◆ **DATA**
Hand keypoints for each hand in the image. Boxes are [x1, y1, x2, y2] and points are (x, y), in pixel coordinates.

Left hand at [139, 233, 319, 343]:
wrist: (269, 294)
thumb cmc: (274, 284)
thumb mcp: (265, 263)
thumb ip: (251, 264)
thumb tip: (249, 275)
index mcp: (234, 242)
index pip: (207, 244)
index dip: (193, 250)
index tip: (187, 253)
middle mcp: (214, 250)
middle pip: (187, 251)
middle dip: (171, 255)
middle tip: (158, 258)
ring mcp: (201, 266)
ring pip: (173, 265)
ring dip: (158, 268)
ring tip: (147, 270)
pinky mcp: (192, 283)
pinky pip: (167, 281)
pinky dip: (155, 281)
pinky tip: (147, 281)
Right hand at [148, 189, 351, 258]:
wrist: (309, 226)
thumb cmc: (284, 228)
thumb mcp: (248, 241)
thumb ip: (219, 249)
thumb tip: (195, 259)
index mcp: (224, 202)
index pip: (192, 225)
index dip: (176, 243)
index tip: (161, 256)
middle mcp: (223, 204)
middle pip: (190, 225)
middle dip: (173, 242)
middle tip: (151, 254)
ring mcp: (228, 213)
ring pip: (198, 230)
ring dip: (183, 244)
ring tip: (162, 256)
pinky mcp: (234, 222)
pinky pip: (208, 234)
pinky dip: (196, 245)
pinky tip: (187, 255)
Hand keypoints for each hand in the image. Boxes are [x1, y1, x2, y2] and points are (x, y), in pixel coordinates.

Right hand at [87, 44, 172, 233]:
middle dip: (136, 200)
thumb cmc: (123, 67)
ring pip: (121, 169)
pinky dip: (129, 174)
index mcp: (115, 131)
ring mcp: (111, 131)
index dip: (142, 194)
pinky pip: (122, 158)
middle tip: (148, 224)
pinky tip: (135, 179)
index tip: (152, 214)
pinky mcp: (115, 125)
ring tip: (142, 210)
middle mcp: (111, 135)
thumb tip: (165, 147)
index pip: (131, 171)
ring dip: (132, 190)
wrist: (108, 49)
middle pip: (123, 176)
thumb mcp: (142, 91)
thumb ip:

◆ **WHAT THE TASK REQUIRES**
Output the lines from the one holding "index tip: (152, 214)" to the last line of the material, inclusive, exactly as they appear. Add no others.

◆ **RESPONSE AREA**
index tip: (152, 214)
pinky mcp: (115, 125)
ring tip: (142, 210)
middle mcp: (111, 135)
thumb tip: (165, 147)
index pip: (131, 171)
ring dip: (132, 190)
wrist: (108, 49)
middle pip: (123, 176)
thumb mcp: (142, 91)
thumb ip:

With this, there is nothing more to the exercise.